** Excerto selecionado **
- - - - - - -
CARL DE SOUZA/Getty Images

Segundo o relatório da Global Witness, Filipinas, Colômbia e Índia foram, no ano passado, os países mais perigosos para os ativistas

Em média, é assassinado um ambientalista dia sim, dia não. É essa a conclusão do relatório anual da organização internacional Global Witness. No total, 164 pessoas perderam a vida devido ao seu ativismo, em 2018. "Aqueles que defendem as suas terras e o nosso meio ambiente estão a ser silenciados”, aponta o documento. acusando “grupos de segurança privados, forças do Estado e assassinos contratados” de serem os responsáveis materiais pelas mortes. Por todo o mundo, “governos e empresas também usam os tribunais e os sistemas legais dos países como instrumentos de opressão contra aqueles que ameaçam o seu poder e interesses”, acrescenta-se.

O pico máximo de ambientalistas mortos foi atingido em 2017, com 201 assassínio, com o Brasil a liderar, então, a tabela (57 homicídios). Em 2018, as Filipinas foram o país mais mortífero da lista, com 30 mortes. Seguem-se a Colômbia (24) e a Índia (23). Já a Guatemala, com 16 mortes, é o país mais letal per capita. Mais de metade das mortes foram na América Latina, enquanto a Europa permanece o continente menos afetado, com apenas 3 mortes, e todas estas na Ucrânia.

O relatório aponta ainda que a principal razão de as Filipinas serem o país com o maior número de mortes pode estar associada à administração do presidente do país, Rodrigo Duterte. Desde a sua chegada em 2016, o Governo tem sido alvo de acusações relativas ao abuso dos direitos humanos e de violência. Em 2017, a “Global Witness” revelou que tinham sido mortos 48 defensores do ambiente no país, que é o maior número alguma vez registado num país asiático.

Os três setores que registaram mais mortes foram a atividade mineira (43), seguido da agricultura (21) e do setor da água (17). O maior massacre de 2018, no qual morreram 13 pessoas, ocorreu na Índia, na sequência de uma manifestação sobre os impactos de uma mina de cobre.

“Inúmeras pessoas foram ameaçadas ou presas por se atreverem a opor-se aos governos ou empresas que procuram lucrar com as terras”, lê-se nas notas do relatório. “São pessoas normais que tentam proteger as suas casas, meios de subsistência e defender a saúde do nosso planeta.”

Victoria Tauli-Corpuz, relatora especial da ONU para os povos indígenas, diz que “este é um fenómeno visto em todo o mundo: defensores da terra e do meio ambiente são declarados terroristas, bandidos ou criminosos por defenderem os seus direitos ou por simplesmente viverem em terras cobiçadas pelos outros”.
- - - - - - -
Responda, com base no texto sobre os ambientalistas assassinados:
(a) Quantas pessoas perderam a vida devido ao seu ativismo em 2018?
(b) Que país é o mais letal per capita?
(c) Que setor registou mais mortes?
- - - - - - -
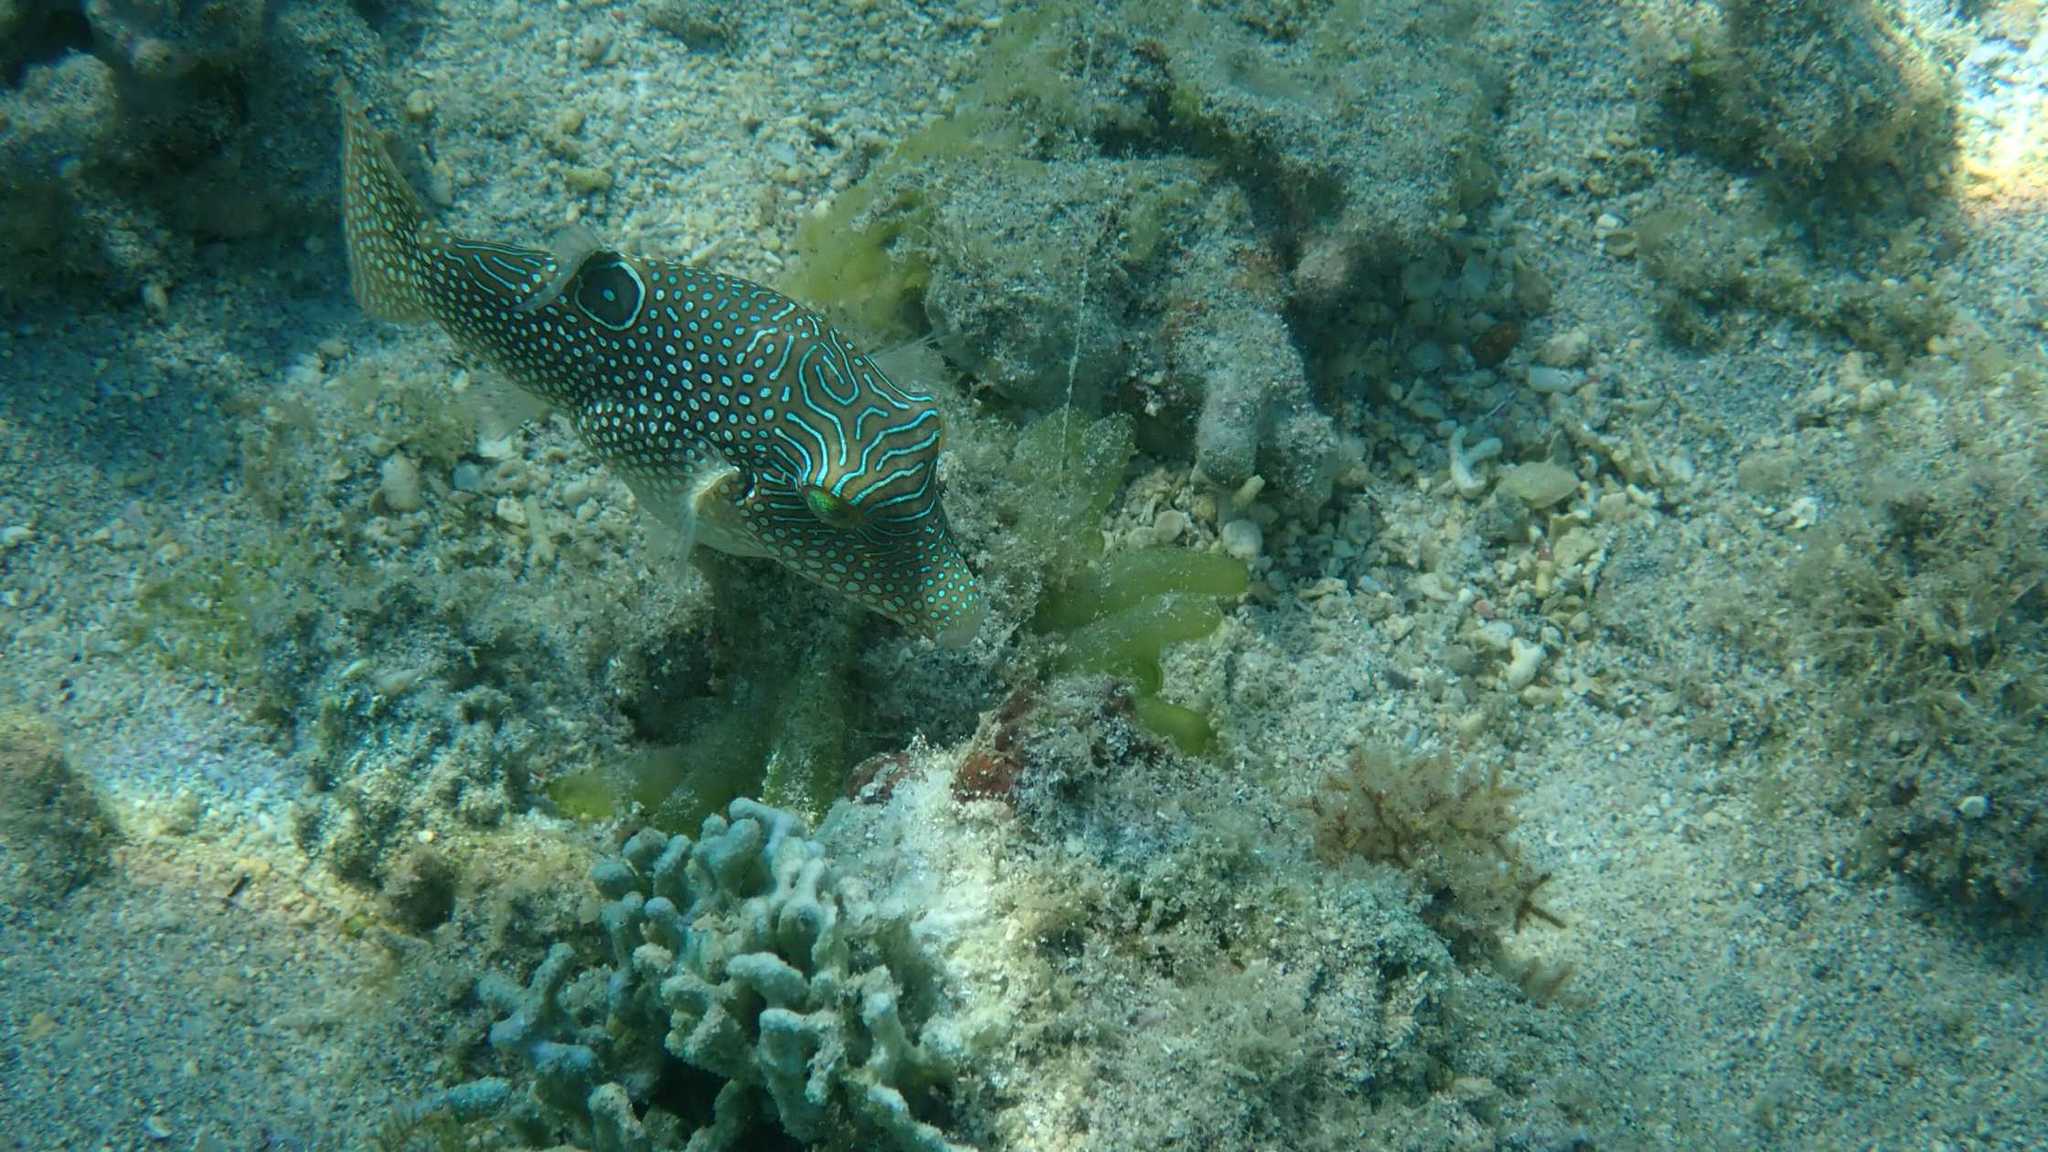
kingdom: Animalia
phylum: Chordata
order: Tetraodontiformes
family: Tetraodontidae
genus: Canthigaster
- - - - - - -
** Resolução **
(a) 164 pessoas.
(b) A Guatemala, com 16 mortes.
(c) A atividade mineira, com 43 mortes.